--- Dataset content ---

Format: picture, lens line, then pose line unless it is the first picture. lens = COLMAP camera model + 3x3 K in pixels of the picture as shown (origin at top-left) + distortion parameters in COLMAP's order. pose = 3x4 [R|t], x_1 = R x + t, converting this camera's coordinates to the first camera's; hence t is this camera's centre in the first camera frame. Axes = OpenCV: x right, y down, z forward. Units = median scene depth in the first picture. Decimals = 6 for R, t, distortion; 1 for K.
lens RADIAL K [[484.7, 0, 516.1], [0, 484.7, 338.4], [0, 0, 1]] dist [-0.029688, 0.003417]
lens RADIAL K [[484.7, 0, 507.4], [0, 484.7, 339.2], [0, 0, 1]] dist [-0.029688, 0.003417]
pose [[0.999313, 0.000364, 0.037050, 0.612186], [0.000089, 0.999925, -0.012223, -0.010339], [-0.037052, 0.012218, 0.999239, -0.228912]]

---

* _Work to be completed_
Please reproduce every one of the lines above, character for character.

* _Response to this exercise_
Format: picture, lens line, then pose line unless it is the first picture. lens = COLMAP camera model + 3x3 K in pixels of the picture as shown (origin at top-left) + distortion parameters in COLMAP's order. pose = 3x4 [R|t], x_1 = R x + t, converting this camera's coordinates to the first camera's; hence t is this camera's centre in the first camera frame. Axes = OpenCV: x right, y down, z forward. Units = median scene depth in the first picture. Decimals = 6 for R, t, distortion; 1 for K.
lens RADIAL K [[484.7, 0, 516.1], [0, 484.7, 338.4], [0, 0, 1]] dist [-0.029688, 0.003417]
lens RADIAL K [[484.7, 0, 507.4], [0, 484.7, 339.2], [0, 0, 1]] dist [-0.029688, 0.003417]
pose [[0.999313, 0.000364, 0.037050, 0.612186], [0.000089, 0.999925, -0.012223, -0.010339], [-0.037052, 0.012218, 0.999239, -0.228912]]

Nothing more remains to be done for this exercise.